„Right-wing bishops aren’t helping the cause of compromise with their incessant charges that the Obama team harbors an anti-Catholic animus. This view gained ground when the administration ended a grant to the bishops for a program assisting the victims of human trafficking because it did not provide contraception and abortion referrals. Stopping that funding was a mistake, but the White House has reason to bridle at allegations of anti-Catholicism, given how much it has actually increased financing for many leading Catholic groups.
Administration calculations show, for example, that federal funding for Catholic Relief Services went from roughly $198 million in 2007 to $362 million in 2010. Catholic Charities affiliates have seen an increase in federal help of more than $100 million since 2008. The polemical overkill on the right end of the bishops’ conference is not justified and only feeds a belief among Democrats that compromise with the church is pointless because the most conservative bishops will continue their attacks no matter what Obama does.

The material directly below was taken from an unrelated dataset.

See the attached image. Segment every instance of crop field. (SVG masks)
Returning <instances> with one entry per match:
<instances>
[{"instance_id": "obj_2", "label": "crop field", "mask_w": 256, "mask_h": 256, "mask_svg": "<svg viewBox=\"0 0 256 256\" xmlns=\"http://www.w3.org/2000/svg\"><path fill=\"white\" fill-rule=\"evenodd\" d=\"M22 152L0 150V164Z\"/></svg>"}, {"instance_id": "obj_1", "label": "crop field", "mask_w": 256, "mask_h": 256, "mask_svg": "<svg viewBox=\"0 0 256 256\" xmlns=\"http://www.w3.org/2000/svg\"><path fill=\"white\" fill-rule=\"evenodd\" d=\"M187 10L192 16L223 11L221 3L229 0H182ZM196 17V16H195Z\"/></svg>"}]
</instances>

But the question of what a fair and principled compromise would look like on contraception and the health-care law should not be lost in the political maelstrom. Even an expanded exemption covering Catholic hospitals and universities would still go far beyond what the bishops have called for, as Cardinal Daniel N. DiNardo, chairman of their Committee on Pro-Life Activities, made clear in a September statement opposing mandated contraception coverage altogether.”